▶ _TASK PROMPT_: Repeat the entries below exactly as they appear, with no pictures.

▶ _INPUT MATERIAL_:

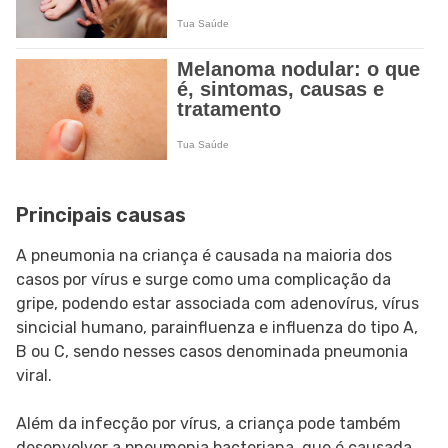
Principais causas
A pneumonia na criança é causada na maioria dos
casos por vírus e surge como uma complicação da
gripe, podendo estar associada com adenovírus, vírus
sincicial humano, parainfluenza e influenza do tipo A,
B ou C, sendo nesses casos denominada pneumonia
viral.
Além da infecção por vírus, a criança pode também
desenvolver a pneumonia bacteriana, que é causada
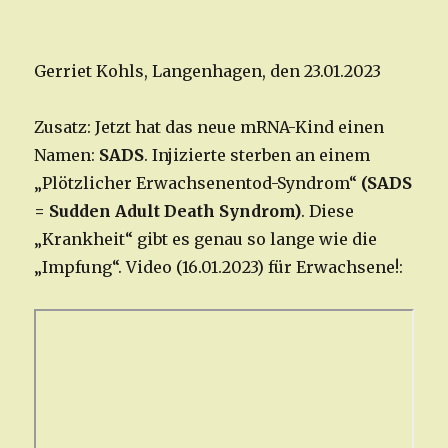
Gerriet Kohls, Langenhagen, den 23.01.2023
Zusatz: Jetzt hat das neue mRNA-Kind einen
Namen:
SADS
. Injizierte sterben an einem
„Plötzlicher Erwachsenentod-Syndrom“
(SADS
= Sudden Adult Death Syndrom)
. Diese
„Krankheit“ gibt es genau so lange wie die
„Impfung“. Video (16.01.2023) für Erwachsene!:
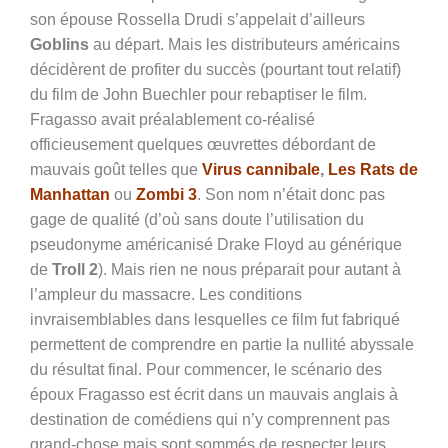
son épouse Rossella Drudi s’appelait d’ailleurs
Goblins
au départ. Mais les distributeurs américains
décidèrent de profiter du succès (pourtant tout relatif)
du film de John Buechler pour rebaptiser le film.
Fragasso avait préalablement co-réalisé
officieusement quelques œuvrettes débordant de
mauvais goût telles que
Virus cannibale
,
Les Rats de
Manhattan
ou
Zombi 3
. Son nom n’était donc pas
gage de qualité (d’où sans doute l’utilisation du
pseudonyme américanisé Drake Floyd au générique
de
Troll 2
). Mais rien ne nous préparait pour autant à
l’ampleur du massacre. Les conditions
invraisemblables dans lesquelles ce film fut fabriqué
permettent de comprendre en partie la nullité abyssale
du résultat final. Pour commencer, le scénario des
époux Fragasso est écrit dans un mauvais anglais à
destination de comédiens qui n’y comprennent pas
grand-chose mais sont sommés de respecter leurs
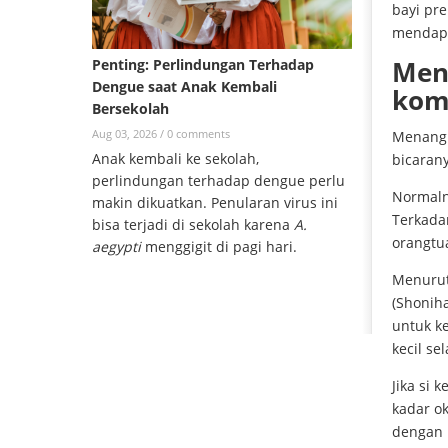
bayi pr
mendapa
Mena
Penting: Perlindungan Terhadap
Dengue saat Anak Kembali
kom
Bersekolah
Aug 03, 2026 /
0 comments
Menangi
Anak kembali ke sekolah,
bicaran
perlindungan terhadap dengue perlu
Normalny
makin dikuatkan. Penularan virus ini
Terkada
bisa terjadi di sekolah karena
A.
orangtu
aegypti
menggigit di pagi hari.
Menurut 
(Shoniha
untuk k
kecil se
Jika si 
kadar o
dengan 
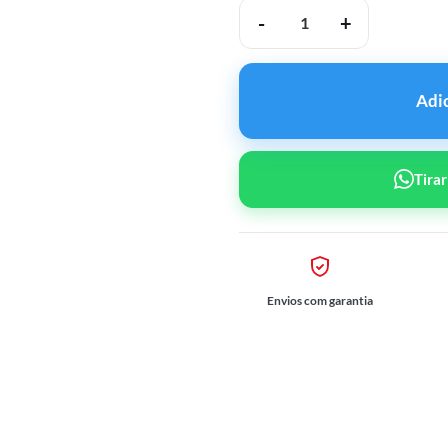
USA Peptides TESA Tesamore
Adi
Tira
Envios com garantia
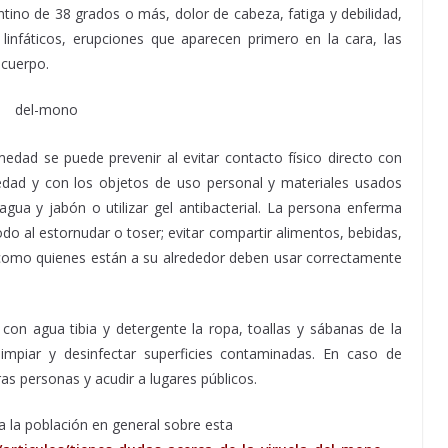
ntino de 38 grados o más, dolor de cabeza, fatiga y debilidad,
 linfáticos, erupciones que aparecen primero en la cara, las
 cuerpo.
dad se puede prevenir al evitar contacto físico directo con
dad y con los objetos de uso personal y materiales usados
gua y jabón o utilizar gel antibacterial. La persona enferma
odo al estornudar o toser; evitar compartir alimentos, bebidas,
 como quienes están a su alrededor deben usar correctamente
 con agua tibia y detergente la ropa, toallas y sábanas de la
impiar y desinfectar superficies contaminadas. En caso de
as personas y acudir a lugares públicos.
a la población en general sobre esta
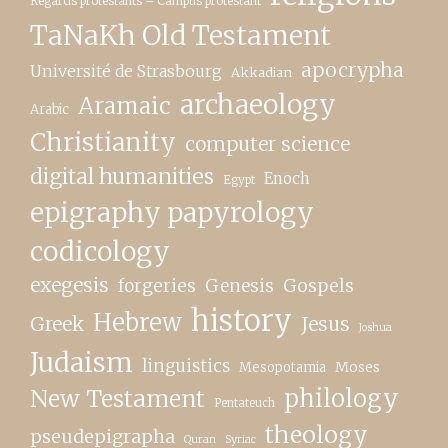
Regards protestants – Campus protestant
TaNaKh Old Testament
apocrypha
Université de Strasbourg
Akkadian
archaeology
Aramaic
Arabic
Christianity
computer science
digital humanities
Enoch
Egypt
epigraphy papyrology
codicology
exegesis
forgeries
Genesis
Gospels
history
Hebrew
Greek
Jesus
Joshua
Judaism
linguistics
Moses
Mesopotamia
New Testament
philology
Pentateuch
theology
pseudepigrapha
Quran
Syriac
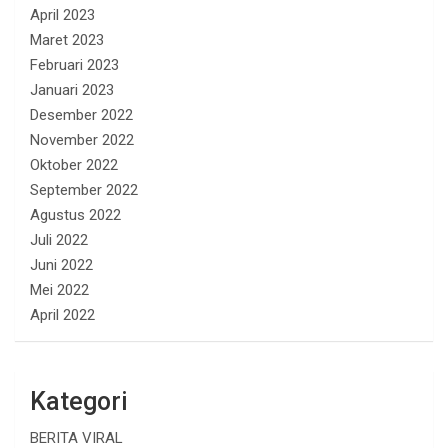
April 2023
Maret 2023
Februari 2023
Januari 2023
Desember 2022
November 2022
Oktober 2022
September 2022
Agustus 2022
Juli 2022
Juni 2022
Mei 2022
April 2022
Kategori
BERITA VIRAL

▶ _FINISHED EXERCISE_:
Principais causas
A pneumonia na criança é causada na maioria dos
casos por vírus e surge como uma complicação da
gripe, podendo estar associada com adenovírus, vírus
sincicial humano, parainfluenza e influenza do tipo A,
B ou C, sendo nesses casos denominada pneumonia
viral.
Além da infecção por vírus, a criança pode também
desenvolver a pneumonia bacteriana, que é causada
Gerriet Kohls, Langenhagen, den 23.01.2023
Zusatz: Jetzt hat das neue mRNA-Kind einen
Namen:
SADS
. Injizierte sterben an einem
„Plötzlicher Erwachsenentod-Syndrom“
(SADS
= Sudden Adult Death Syndrom)
. Diese
„Krankheit“ gibt es genau so lange wie die
„Impfung“. Video (16.01.2023) für Erwachsene!:
son épouse Rossella Drudi s’appelait d’ailleurs
Goblins
au départ. Mais les distributeurs américains
décidèrent de profiter du succès (pourtant tout relatif)
du film de John Buechler pour rebaptiser le film.
Fragasso avait préalablement co-réalisé
officieusement quelques œuvrettes débordant de
mauvais goût telles que
Virus cannibale
,
Les Rats de
Manhattan
ou
Zombi 3
. Son nom n’était donc pas
gage de qualité (d’où sans doute l’utilisation du
pseudonyme américanisé Drake Floyd au générique
de
Troll 2
). Mais rien ne nous préparait pour autant à
l’ampleur du massacre. Les conditions
invraisemblables dans lesquelles ce film fut fabriqué
permettent de comprendre en partie la nullité abyssale
du résultat final. Pour commencer, le scénario des
époux Fragasso est écrit dans un mauvais anglais à
destination de comédiens qui n’y comprennent pas
grand-chose mais sont sommés de respecter leurs
bayi pr
mendapa
Mena
Penting: Perlindungan Terhadap
Dengue saat Anak Kembali
kom
Bersekolah
Aug 03, 2026 /
0 comments
Menangi
Anak kembali ke sekolah,
bicaran
perlindungan terhadap dengue perlu
Normalny
makin dikuatkan. Penularan virus ini
Terkada
bisa terjadi di sekolah karena
A.
orangtu
aegypti
menggigit di pagi hari.
Menurut 
(Shoniha
untuk k
kecil se
Jika si 
kadar o
dengan 
USA Peptides TESA Tesamore
Adi
Tira
Envios com garantia
ntino de 38 grados o más, dolor de cabeza, fatiga y debilidad,
 linfáticos, erupciones que aparecen primero en la cara, las
 cuerpo.
dad se puede prevenir al evitar contacto físico directo con
dad y con los objetos de uso personal y materiales usados
gua y jabón o utilizar gel antibacterial. La persona enferma
odo al estornudar o toser; evitar compartir alimentos, bebidas,
 como quienes están a su alrededor deben usar correctamente
 con agua tibia y detergente la ropa, toallas y sábanas de la
impiar y desinfectar superficies contaminadas. En caso de
as personas y acudir a lugares públicos.
a la población en general sobre esta
Regards protestants – Campus protestant
TaNaKh Old Testament
apocrypha
Université de Strasbourg
Akkadian
archaeology
Aramaic
Arabic
Christianity
computer science
digital humanities
Enoch
Egypt
epigraphy papyrology
codicology
exegesis
forgeries
Genesis
Gospels
history
Hebrew
Greek
Jesus
Joshua
Judaism
linguistics
Moses
Mesopotamia
New Testament
philology
Pentateuch
theology
pseudepigrapha
Quran
Syriac
April 2023
Maret 2023
Februari 2023
Januari 2023
Desember 2022
November 2022
Oktober 2022
September 2022
Agustus 2022
Juli 2022
Juni 2022
Mei 2022
April 2022
Kategori
BERITA VIRAL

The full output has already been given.